For proper administration of justice and to ensure due compliance with the orders passed by a Court, if it is required to take a strict view, it should not hesitate in wielding the potent weapon of contempt. 18. The present contempt applications perhaps are the last stage of a legal battle of the petitioners’ quest for the benefits of pension. In civil contempt it is not only for taking the contemnor to task appropriately but also to see that order passed by the Court is implemented. The matter involves an issue of disbursement of pension and pensionary benefits are not in the nature of a bounty. 19. Applying the proposition of law to the facts of the case, we are satisfied that there has been a wilful and deliberate violation of this Court’s order and accordingly, we direct the contemnors to disburse the pension amount in favour of the petitioners strictly in terms of the scheme approved by the Court and upon counting the service of the petitioners on and from their respective dates of entry into service and to disburse such pension month by month on and from the month of September, 2017. The contemnors, namely, Pradip Churiwal, Anita Churiwal, Gourab Churiwal and Bijay Sharma are further directed to disburse all the arrears upon such calculation of pension to the respective petitioners within a period of 4 weeks from today.
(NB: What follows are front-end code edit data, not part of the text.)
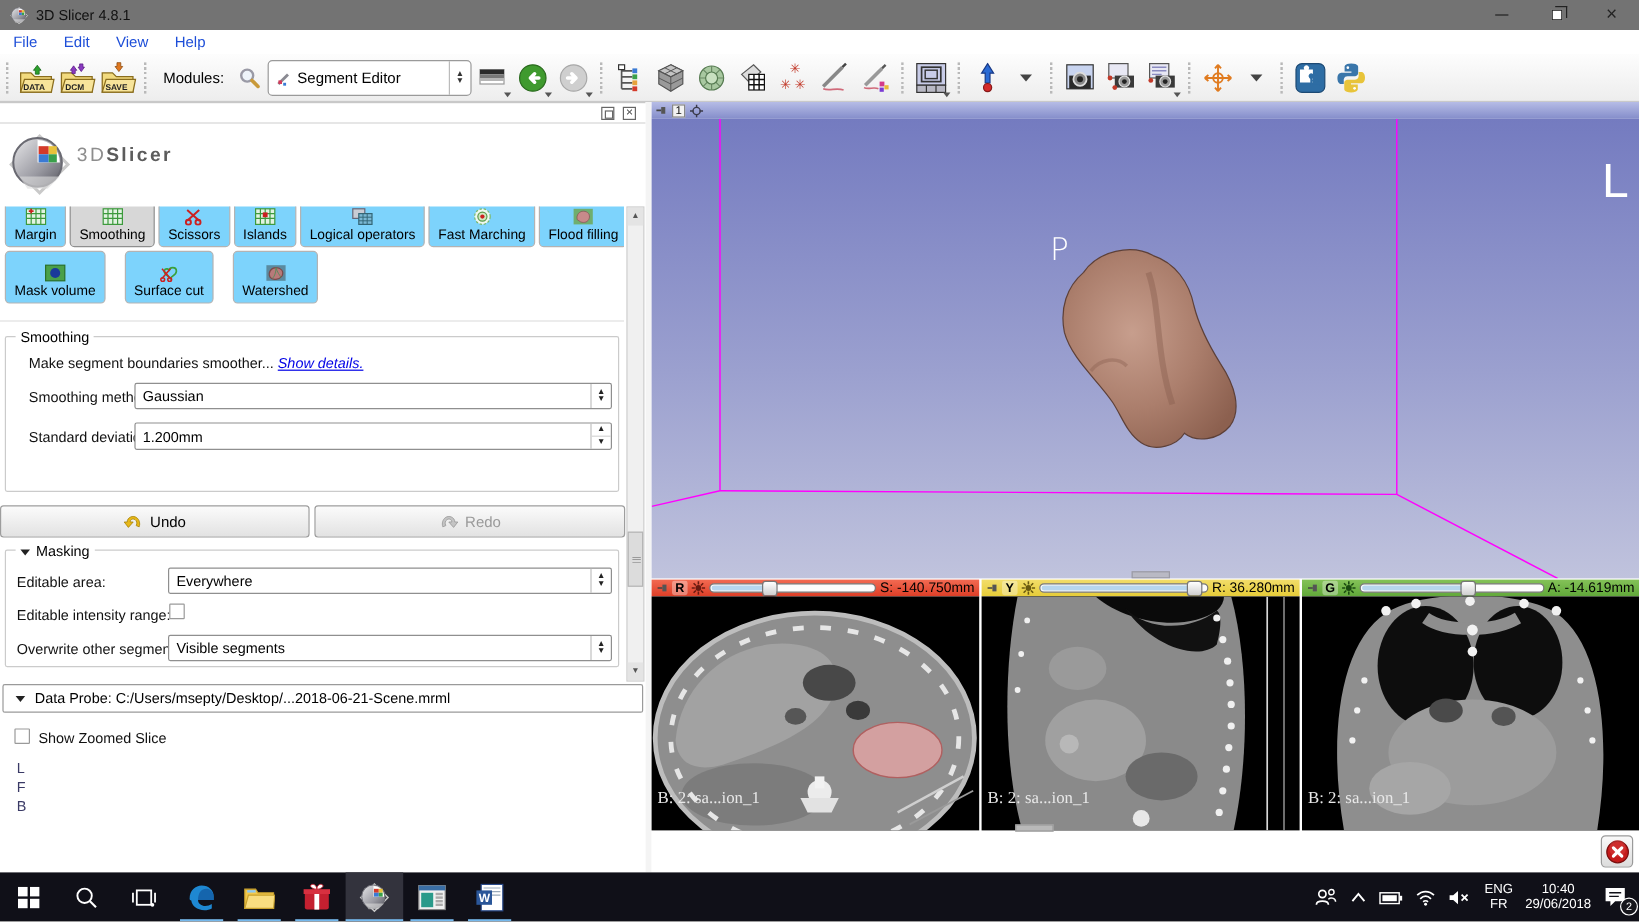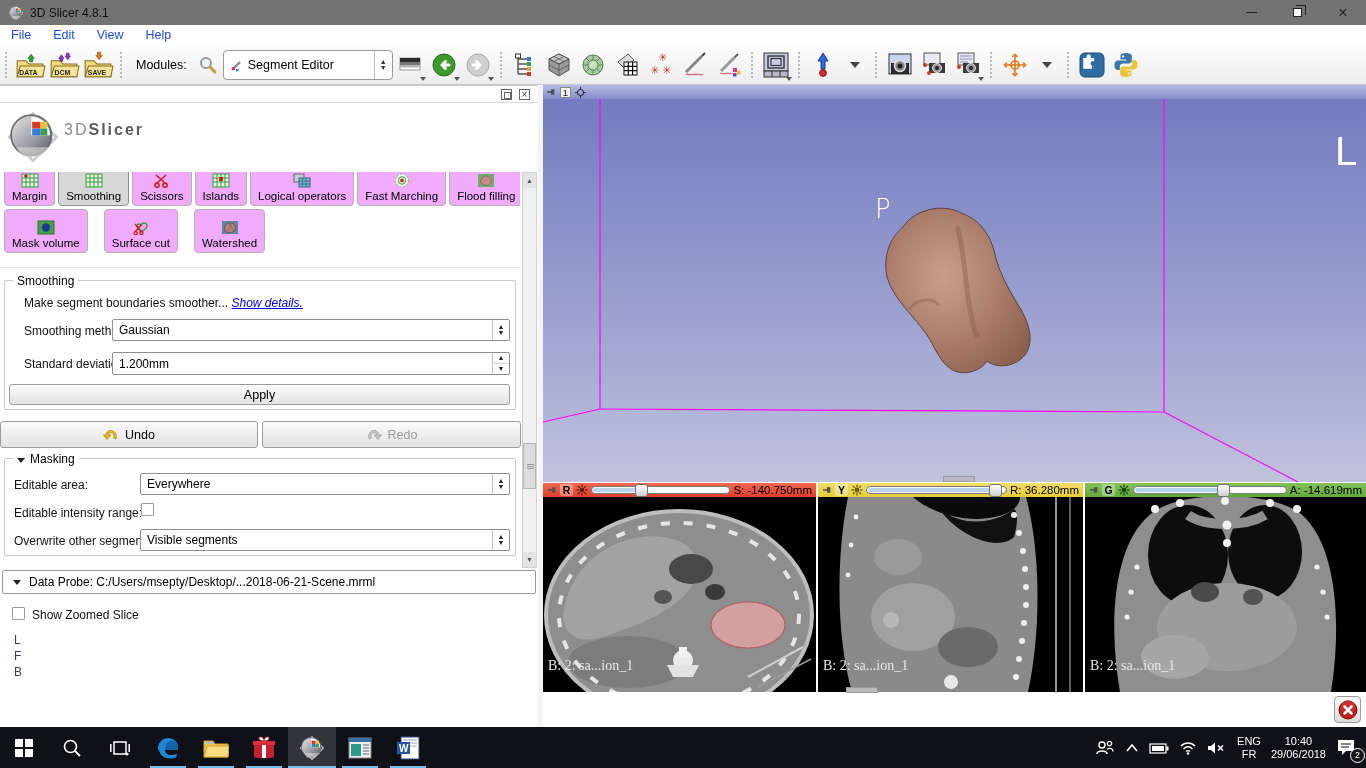--- a/index.html
+++ b/index.html
@@ -51,7 +51,7 @@
   .fx-row { position:absolute; display:flex; gap:3px; left:4px; }
   .fx-row.r1 { top:-10px; }
   .fx-row.r2 { top:37px;gap:16px; }
-  .fxbtn { height:44px; border:1px solid #b3b3b3; border-radius:4px; background:#f0abfc; display:flex; flex-direction:column; align-items:center; justify-content:flex-end; padding:3px 7px 3px; gap:2px; }
+  .fxbtn { height:44px; border:1px solid #b3b3b3; border-radius:4px; background:#7dd3fc; display:flex; flex-direction:column; align-items:center; justify-content:flex-end; padding:3px 7px 3px; gap:2px; }
   .fxbtn.active { background:#d7d7d7; border-color:#8f8f8f; }
   .fxbtn .fxlabel { font-size:11.5px; white-space:nowrap; }
   .fxicon { width:18px; height:15px; position:relative; }

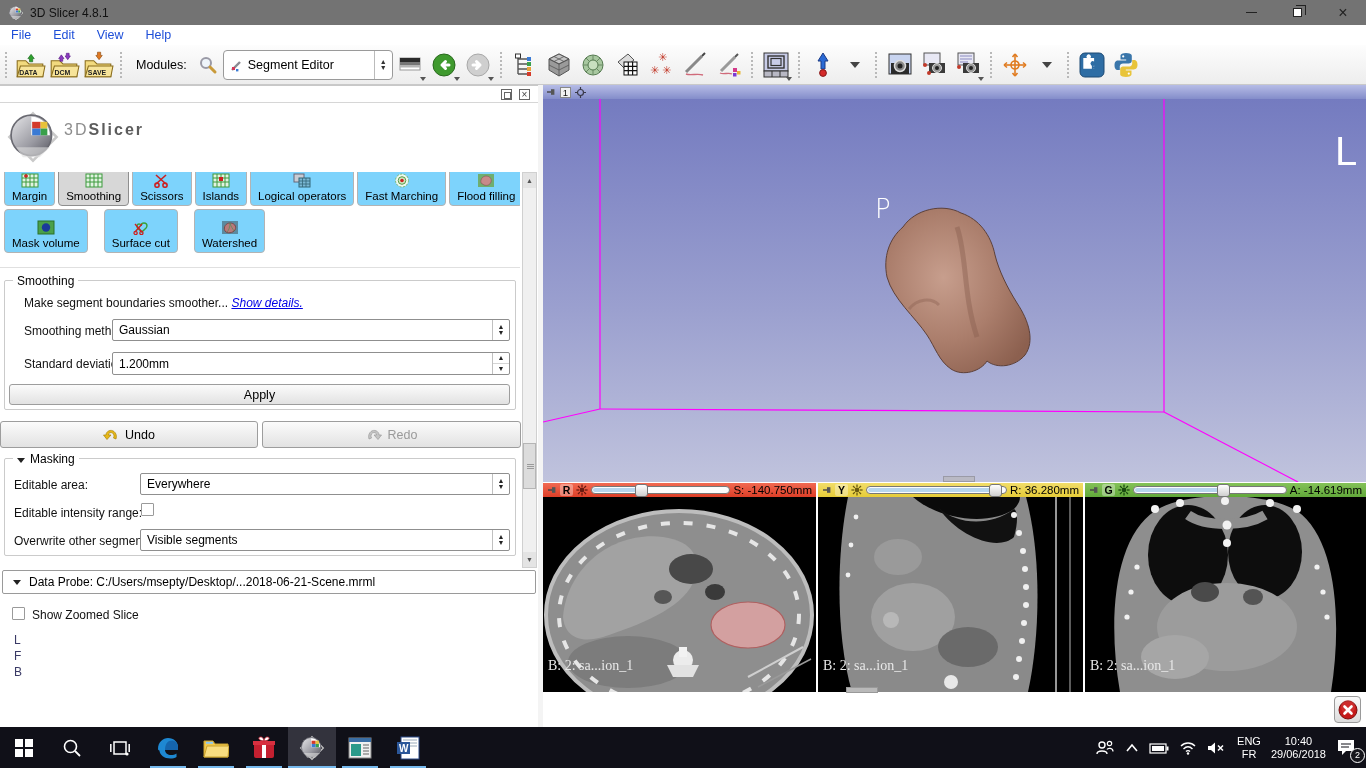--- a/index.html
+++ b/index.html
@@ -532,9 +532,6 @@
           <div>▼</div>
         </div>
     </div>
-    <div class="pushbtn" style="left:9px; top:298px; width:501px; height:21px;">
-      <span>Apply</span>
-    </div>
 
     <div class="pushbtn" style="left:0px; top:335px; width:258px; height:27px;">
       <svg width="16" height="14" viewBox="0 0 16 14">

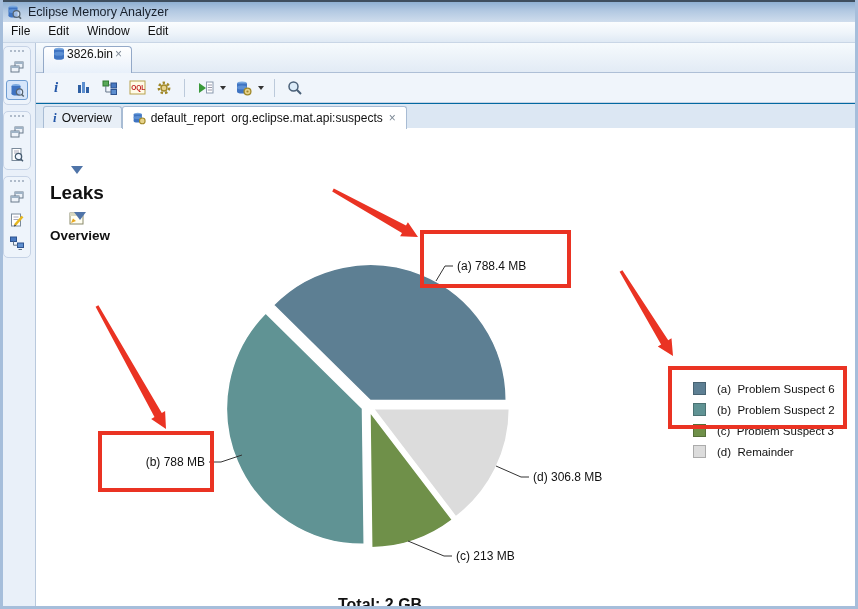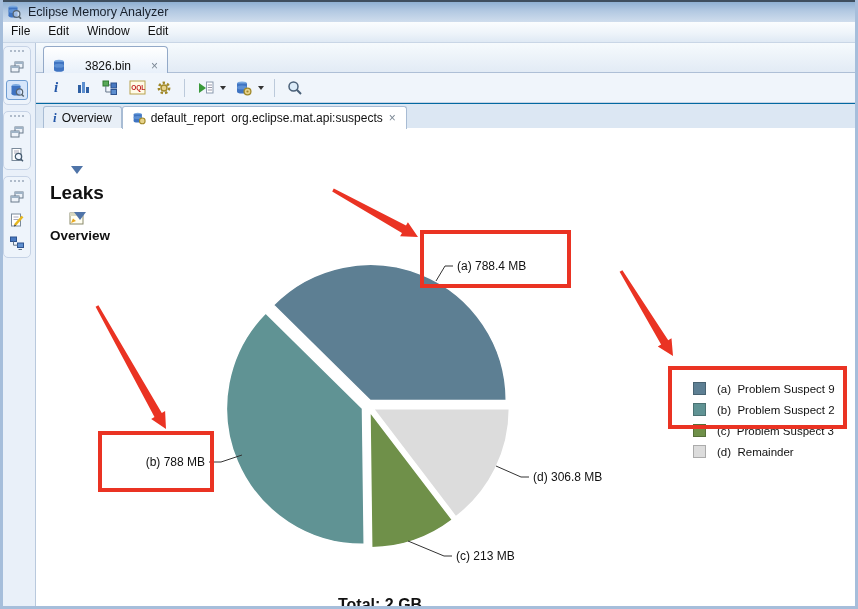--- a/index.html
+++ b/index.html
@@ -28,7 +28,7 @@
   .editor{position:absolute;left:33px;top:43px;width:825px;height:566px;}
   .tabrow{position:absolute;left:0;top:0;width:100%;height:30px;
     background:linear-gradient(180deg,#f6fafd 0%,#e2ebf5 100%);border-bottom:1px solid #aebfd6;}
-  .etab{position:absolute;left:7px;top:3px;height:27px;display:flex;align-items:flex-end;gap:19px;
+  .etab{position:absolute;left:7px;top:3px;height:27px;display:flex;align-items:flex-start;gap:1px;
     padding:0 8px;background:linear-gradient(180deg,#ffffff 0%,#e8f0fa 100%);
     border:1px solid #93a9c8;border-bottom:none;border-radius:4px 4px 0 0;}
   .etab-label{font-size:12px;color:#111;}

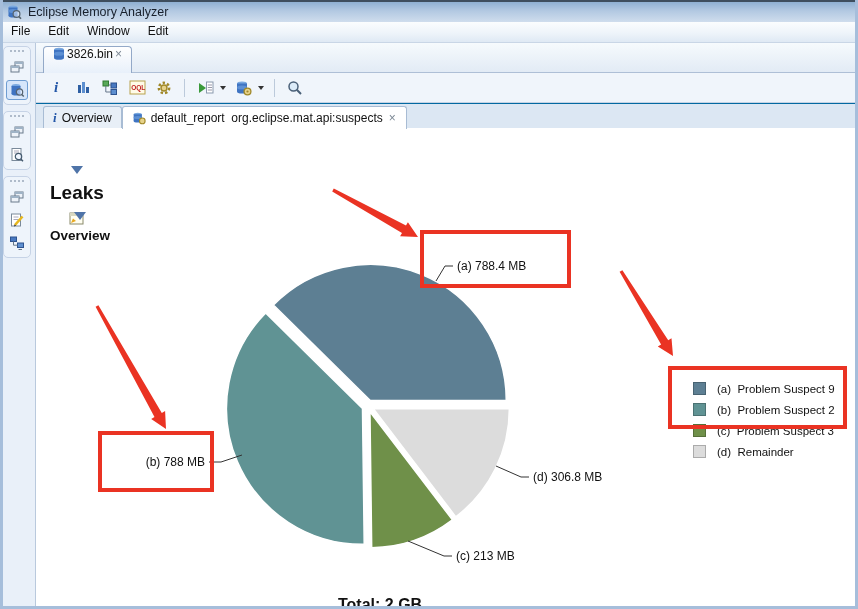--- a/index.html
+++ b/index.html
@@ -309,7 +309,7 @@
       <div class="legend" id="legend">
           <div class="legend-row">
             <span class="legend-swatch" style="background: rgb(93, 127, 147);"></span>
-            <span class="legend-label">(a)  Problem Suspect 9</span>
+            <span class="legend-label">(a)  Problem Suspect 6</span>
           </div>
           <div class="legend-row">
             <span class="legend-swatch" style="background: rgb(96, 147, 148);"></span>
In the event the contemnors fail to disburse the said amount to the petitioners they shall be detained in civil prison for a period of a month. 20. With the above observations and directions the contempt applications and other connected applications are disposed of. There shall, however, be no order as to costs. Urgent Photostat certified copy of this judgment, if applied for, be given to the parties, as expeditiously as possible, upon compliance with the necessary formalities in this regard.